Incidentally, Evelyne Bourgi was the inseparable wife of Professor Albert Bourgi, renowned jurist, African from Senegal, whose contribution to democratic reflection in Africa was not negligible. Towards him go, at this precise moment, our most moved thoughts, by remembering us the formula, so just, of the singer, for whom, “The one of the two who remains ends up in hell!” “

A final tribute to Mohamed Ben Omar, Nigerian minister, also swept away by the Covid-19, at just 55 years old, and who will not have received only tributes from the press, during his too short life. However, no one has ever questioned his love for his homeland. The late Nigerian Minister of Employment, Labor and Welfare may not have been perfect, but he was far from lacking in quality.

The usefulness of visionary leadership

As it turns out, none of our idols were flawless in every way. No more Nelson Mandela than Dr. Martin Luther King junior, or Mahatma Gandhi. The best are just those who have had a little more talent to argue than faults.
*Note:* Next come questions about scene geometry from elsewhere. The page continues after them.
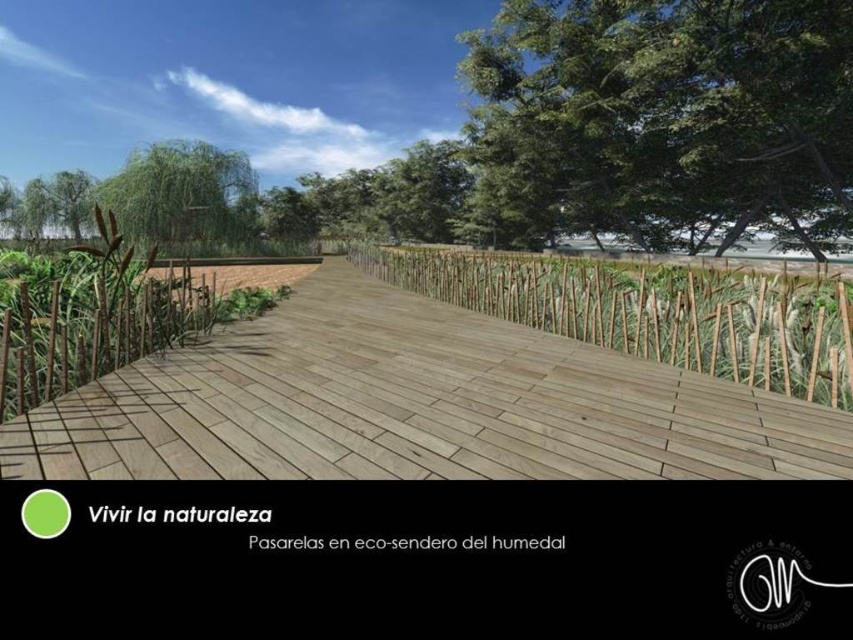
You are standing on the wooden boardwalk and want to place a small potted plant between the wooden at center and the brown textured reed at left. Based on their sizes, which object should the potted plant be closer to?

The wooden at center has a smaller size compared to brown textured reed at left, so the potted plant should be placed closer to the wooden at center to maintain balance between their sizes.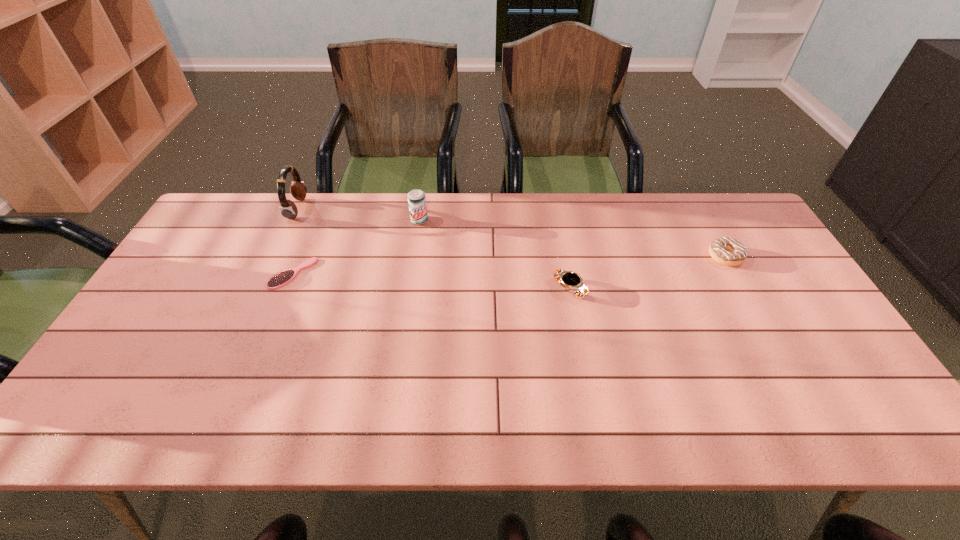
Identify the location of free space that satisfies the following two spatial constraints: 1. on the ear cup of the doughnut; 2. on the right side of the headset. (275, 256).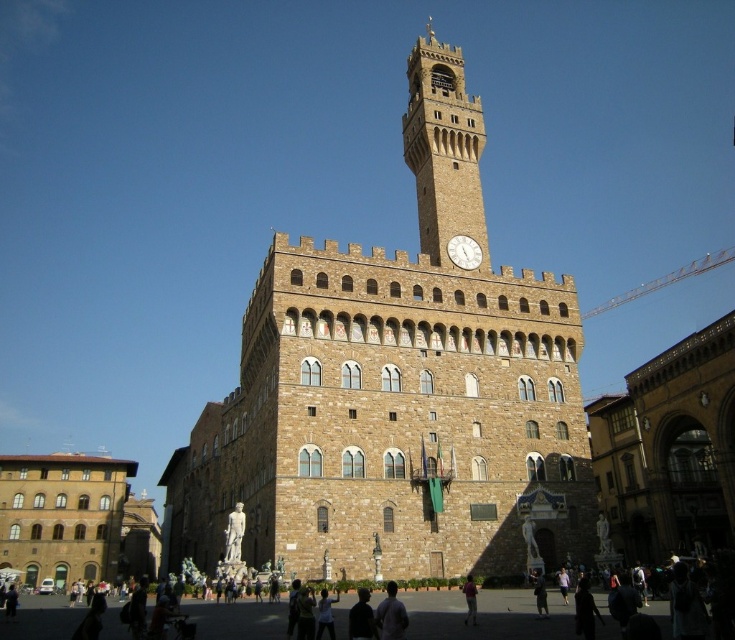
You are standing in front of a historical building and notice a light blue shirt at lower center and a white stone clock at center. Which object is closer to the left side of the building?

The light blue shirt at lower center is positioned on the left side of the white stone clock at center, so it is closer to the left side of the building.

You are a photographer standing at the base of the historical building. You want to take a photo that includes both the light blue shirt at lower center and the dark brown leather jacket at lower center. Given that your camera has a maximum zoom range of 5 meters, will you be able to capture both subjects in the same frame without moving closer?

The distance between the light blue shirt at lower center and the dark brown leather jacket at lower center is 6.56 meters. Since your camera can only zoom up to 5 meters, you won cannot capture both subjects in the same frame without moving closer.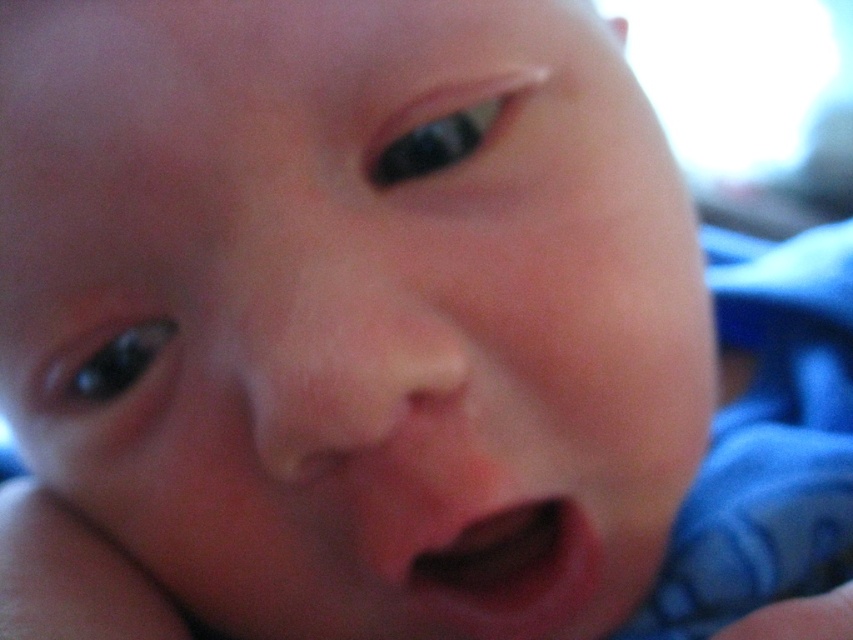
Question: Can you confirm if pink smooth flesh at center is positioned to the left of smooth skin hand at lower right?

Choices:
 (A) yes
 (B) no

Answer: (A)

Question: Can you confirm if pink smooth flesh at center is positioned to the left of smooth skin hand at lower right?

Choices:
 (A) no
 (B) yes

Answer: (B)

Question: Does pink smooth flesh at center appear over smooth skin hand at lower right?

Choices:
 (A) yes
 (B) no

Answer: (A)

Question: Which object is farther from the camera taking this photo?

Choices:
 (A) pink smooth flesh at center
 (B) smooth skin hand at lower right

Answer: (A)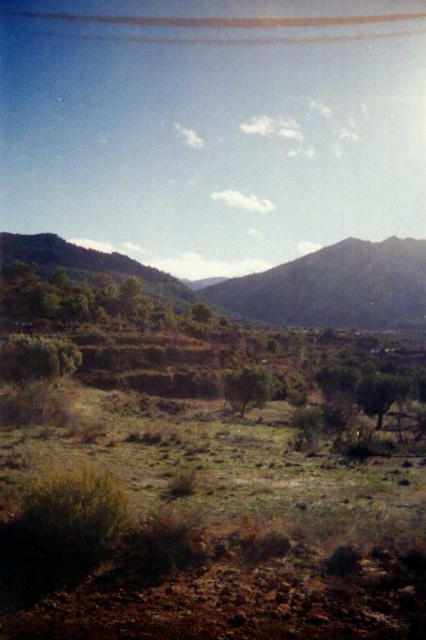
Question: Among these objects, which one is nearest to the camera?

Choices:
 (A) green leafy tree at center
 (B) green grassy mountain at center

Answer: (A)

Question: Is green leafy tree at lower left bigger than green leafy tree at center?

Choices:
 (A) no
 (B) yes

Answer: (B)

Question: Can you confirm if green grassy mountain at center is thinner than green leafy tree at lower left?

Choices:
 (A) no
 (B) yes

Answer: (A)

Question: Which point appears closest to the camera in this image?

Choices:
 (A) (412, 275)
 (B) (14, 365)

Answer: (B)

Question: Does green grassy mountain at center appear on the right side of green leafy tree at center?

Choices:
 (A) yes
 (B) no

Answer: (A)

Question: Which point is farther from the camera taking this photo?

Choices:
 (A) (247, 408)
 (B) (397, 401)

Answer: (A)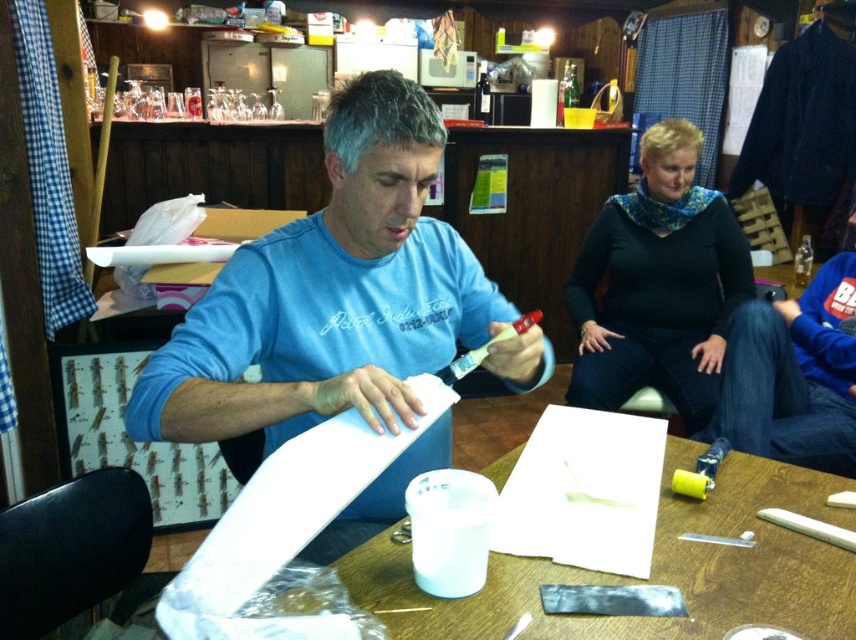
Which of these two, blue matte shirt at center or black matte sweater at upper right, stands taller?

With more height is black matte sweater at upper right.

Can you confirm if blue matte shirt at center is taller than black matte sweater at upper right?

In fact, blue matte shirt at center may be shorter than black matte sweater at upper right.

This screenshot has height=640, width=856. In order to click on blue matte shirt at center in this screenshot , I will do `click(330, 294)`.

Between white paperboard at center and black matte sweater at upper right, which one has more height?

black matte sweater at upper right

Which is in front, point (450, 625) or point (625, 224)?

Point (450, 625)

This screenshot has height=640, width=856. What do you see at coordinates (651, 568) in the screenshot?
I see `white paperboard at center` at bounding box center [651, 568].

You are a GUI agent. You are given a task and a screenshot of the screen. Output one action in this format:
    pyautogui.click(x=<x>, y=<y>)
    Task: Click on the white paperboard at center
    Image resolution: width=856 pixels, height=640 pixels.
    Given the screenshot: What is the action you would take?
    pyautogui.click(x=651, y=568)

Is point (349, 314) closer to viewer compared to point (486, 580)?

No, (349, 314) is behind (486, 580).

Is blue matte shirt at center shorter than white paperboard at center?

In fact, blue matte shirt at center may be taller than white paperboard at center.

The width and height of the screenshot is (856, 640). What do you see at coordinates (330, 294) in the screenshot?
I see `blue matte shirt at center` at bounding box center [330, 294].

Locate an element on the screen. This screenshot has width=856, height=640. blue matte shirt at center is located at coordinates (330, 294).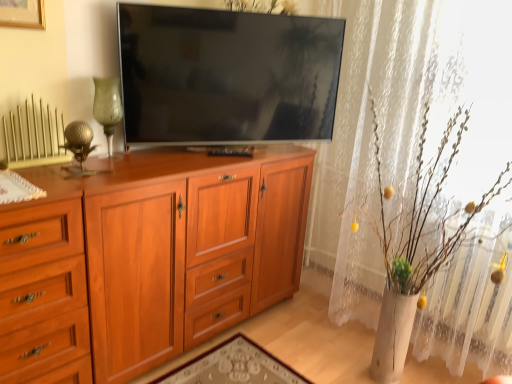
Question: Considering the positions of point (339, 11) and point (77, 216), is point (339, 11) closer or farther from the camera than point (77, 216)?

Choices:
 (A) farther
 (B) closer

Answer: (A)

Question: From a real-world perspective, relative to light brown wood drawer at left, is white lace curtain at upper right vertically above or below?

Choices:
 (A) above
 (B) below

Answer: (A)

Question: Which object is the farthest from the flat screen tv at center?

Choices:
 (A) gold metallic radiator at upper left
 (B) brushed gold picture frame at upper left
 (C) white lace curtain at upper right
 (D) light brown wood drawer at left
 (E) light brown wood cabinet at center

Answer: (D)

Question: Estimate the real-world distances between objects in this image. Which object is closer to the light brown wood cabinet at center?

Choices:
 (A) gold metallic radiator at upper left
 (B) light brown wood drawer at left
 (C) white lace curtain at upper right
 (D) flat screen tv at center
 (E) brushed gold picture frame at upper left

Answer: (B)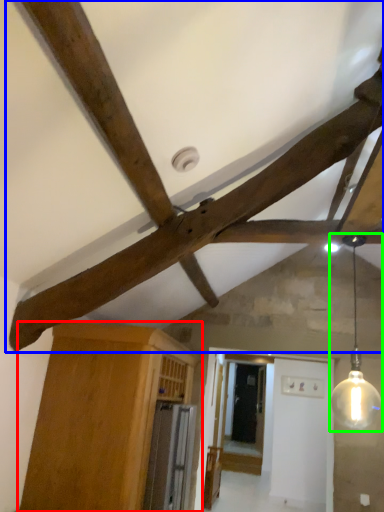
Question: Which is nearer to the cabinetry (highlighted by a red box)? fan (highlighted by a blue box) or light fixture (highlighted by a green box).

Choices:
 (A) fan
 (B) light fixture

Answer: (A)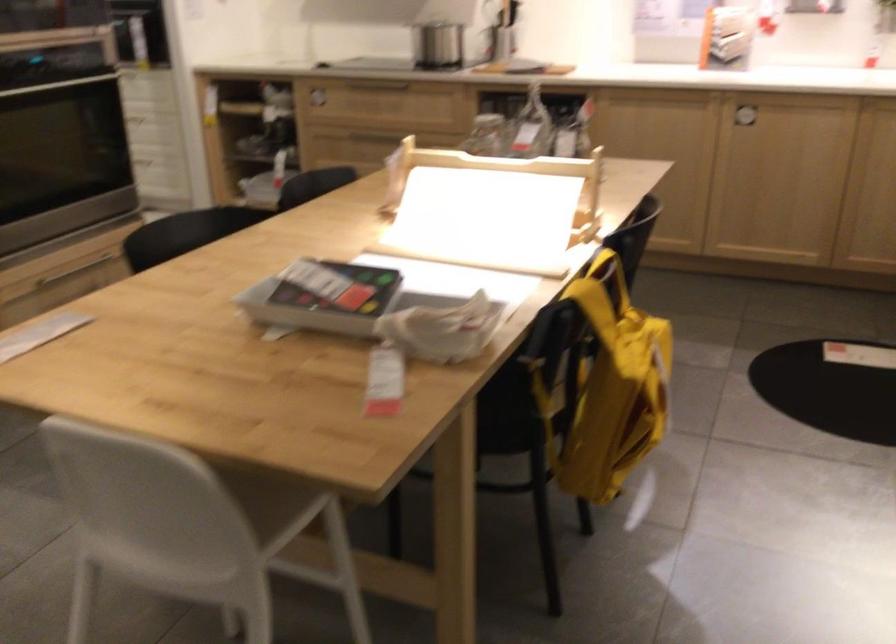
Image resolution: width=896 pixels, height=644 pixels. I want to click on drawer handle, so click(x=316, y=100).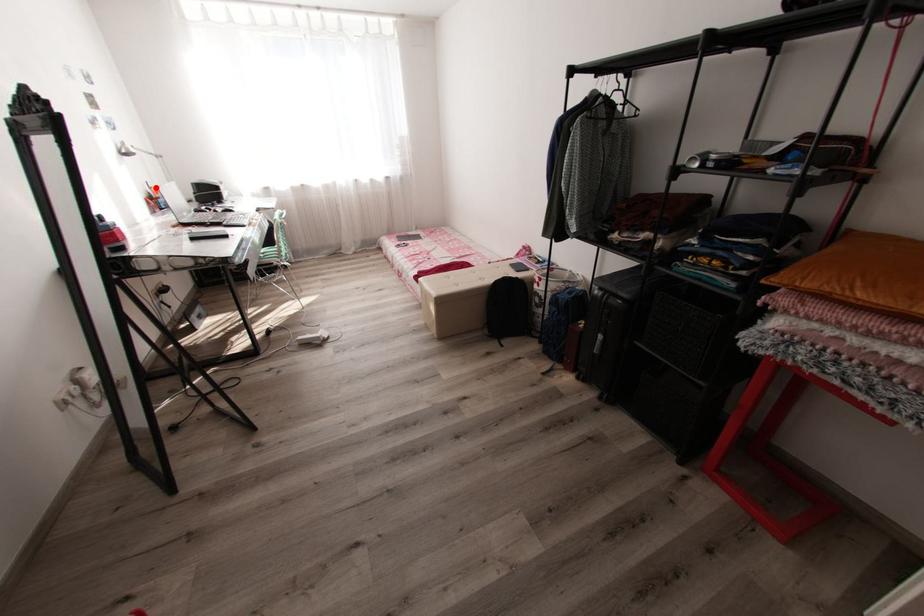
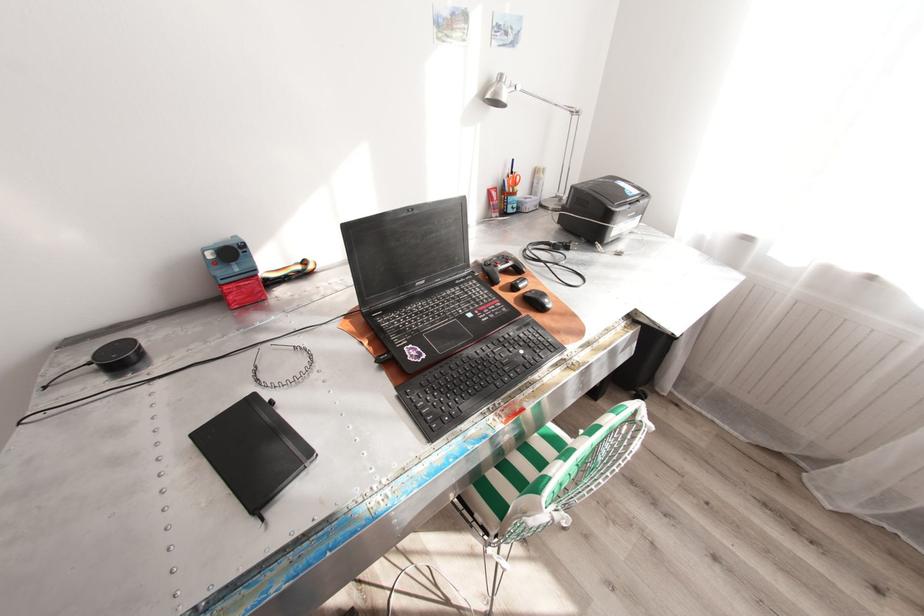
Where in the second image is the point corresponding to the highlighted location from the first image?

(517, 172)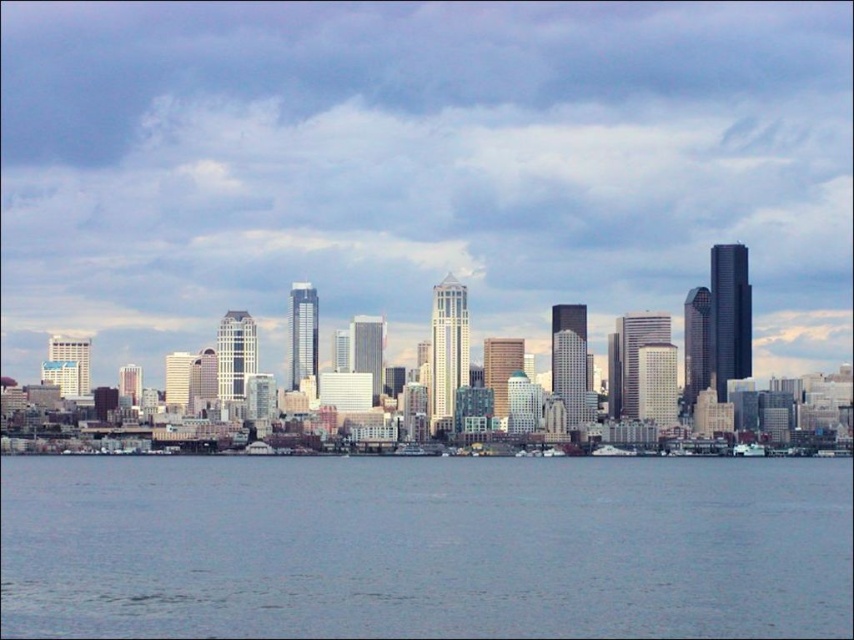
Is gray water at lower center to the right of white glossy boat at center from the viewer's perspective?

No, gray water at lower center is not to the right of white glossy boat at center.

Locate an element on the screen. This screenshot has height=640, width=854. gray water at lower center is located at coordinates (425, 547).

The width and height of the screenshot is (854, 640). Describe the element at coordinates (418, 170) in the screenshot. I see `matte glass skyscrapers at center` at that location.

Who is lower down, matte glass skyscrapers at center or gray water at lower center?

gray water at lower center is lower down.

Is point (347, 93) farther from camera compared to point (747, 500)?

That is False.

At what (x,y) coordinates should I click in order to perform the action: click on matte glass skyscrapers at center. Please return your answer as a coordinate pair (x, y). The image size is (854, 640). Looking at the image, I should click on (418, 170).

Can you confirm if white glossy boat at center is bigger than metallic gray boat at lower right?

Yes, white glossy boat at center is bigger than metallic gray boat at lower right.

You are a GUI agent. You are given a task and a screenshot of the screen. Output one action in this format:
    pyautogui.click(x=<x>, y=<y>)
    Task: Click on the white glossy boat at center
    The height and width of the screenshot is (640, 854).
    Given the screenshot: What is the action you would take?
    pyautogui.click(x=613, y=451)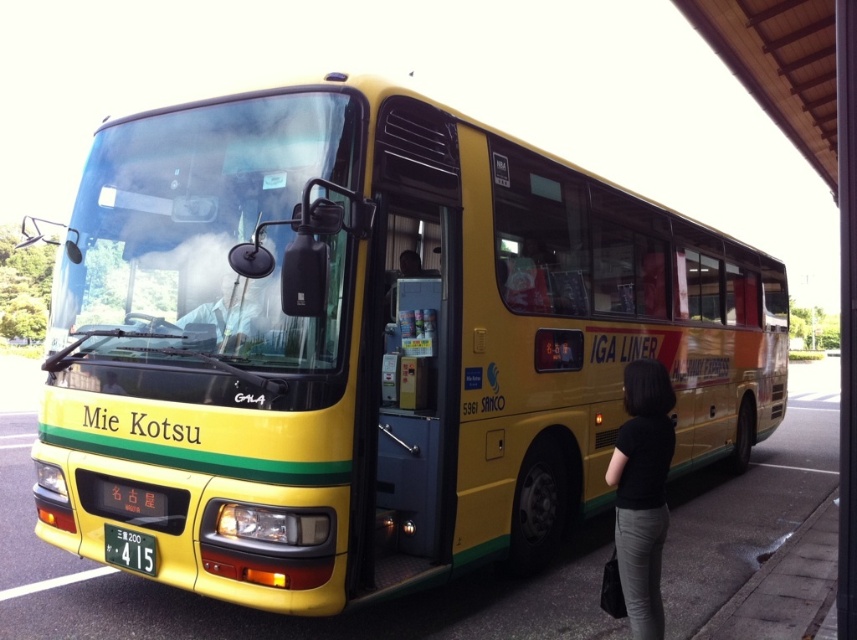
You are standing in front of the bus and want to compare the width of the black fabric at lower right and the yellow plastic license plate at lower center. Which one is wider?

The yellow plastic license plate at lower center is wider than the black fabric at lower right.

You are standing in front of the bus and notice the black fabric at lower right and the yellow plastic license plate at lower center. Which object is nearer to you?

The black fabric at lower right is closer to the viewer than the yellow plastic license plate at lower center.

You are a delivery person who needs to attach a package to the side of the bus. The package requires a secure spot that is at least 10 feet away from the yellow plastic license plate at lower center to avoid blocking important information. Is the black fabric at lower right a suitable location?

And one of the main lessons that Africa should learn from the period of fragility from which it will have to come out with caution, is that the smallest qualities also are useful to the national community. Because, in a nation with visionary leadership, everyone has their own usefulness. You just need to know where to evolve each other, for the cohesion and solidity of the team. Thus, to reinvent a solid Africa after Covid-19, it is first necessary to know how to find a place for each citizen in society.

As in a good football team, overall strength depends on the tactical intelligence of the coach, the leader, who must know how to value the talents of each player, each actor, each citizen. The good game, the defensive solidity, the capacity to score goals, all this should, more than ever, speak to the intelligence of any good political leader.